A general statement, but, like the above stat effective at revealing Ukraine's ICT potential.

Tuesday, May 13, 2008

What is this blog? Take 2...

Well, my first post of this, my second attempt at starting a blog, has gotten off to an inauspicious start. After spending a few hours on a carefully-worded introduction, Blogger.com abruptly deleted my draft before I finished. Ironically, this kind of thing is one of the topics I plan to address in my blog: user/customer experiences. In this case, a bad one. What makes it worse is that the help forum shows that this has been a problem for at least a year and hasn't been fixed. The amount of negative energy, lost ideas, and forgotten creative turns of phrase over that time must be huge. And for a person for whom it's taken a few years to get up the gumption to start a blog because it takes so much time and mind power, it makes me again question my decision to start one.
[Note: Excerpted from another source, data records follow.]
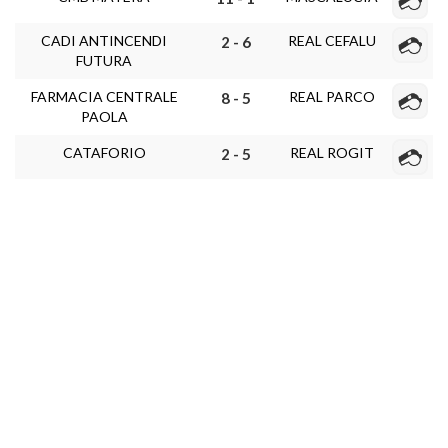
CADI ANTINCENDI
REAL CEFALU
2 - 6
FUTURA
FARMACIA CENTRALE
REAL PARCO
8 - 5
PAOLA
CATAFORIO
REAL ROGIT
2 - 5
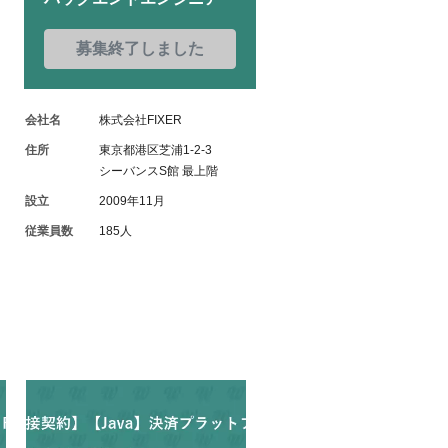
募集終了しました
会社名
株式会社FIXER
住所
東京都港区芝浦1-2-3
シーバンスS館 最上階
設立
2009年11月
従業員数
185人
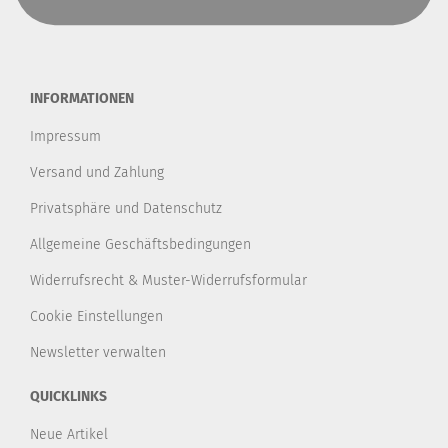
INFORMATIONEN
Impressum
Versand und Zahlung
Privatsphäre und Datenschutz
Allgemeine Geschäftsbedingungen
Widerrufsrecht & Muster-Widerrufsformular
Cookie Einstellungen
Newsletter verwalten
QUICKLINKS
Neue Artikel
Anyway, I'm not really a negative person, so don't think this blog will be regular rant about what's wrong with everything. On the contrary, I plan to include observations, insights and ideas about cool, funny, sad and maybe even helpful things from different aspects of life: society, culture, business, politics.

This is a very broad list of topics, but there will probably be a few common threads and themes in all of my posts:

Ukraine and the US: I am American and live in Ukraine.

Telecom/Tech marketing: Pretty much my entire career has been in this area, so I tend to see things through this prism.

Customer/User experience: From a business improvement perspective but also my personal perspective as a customer and user.

In case you're wondering, my blog name comes from Ralph Waldo Emerson's essay, Self Reliance, which I first read in high school and which has stayed with me since then:

"A man should learn to detect and watch that gleam of light which flashes across his mind from within, more than the lustre of the firmament of bards and sages... Else, tomorrow a stranger will say with masterly good sense precisely what we have thought and felt all the time, and we shall be forced to take with shame our own opinion from another."

Some of the gleams you read here may be dim and small, but hopefully there will also be a few that are big and bright. In that spirit, I encourage you to leave your own gleams that may flash across your mind as you read this blog.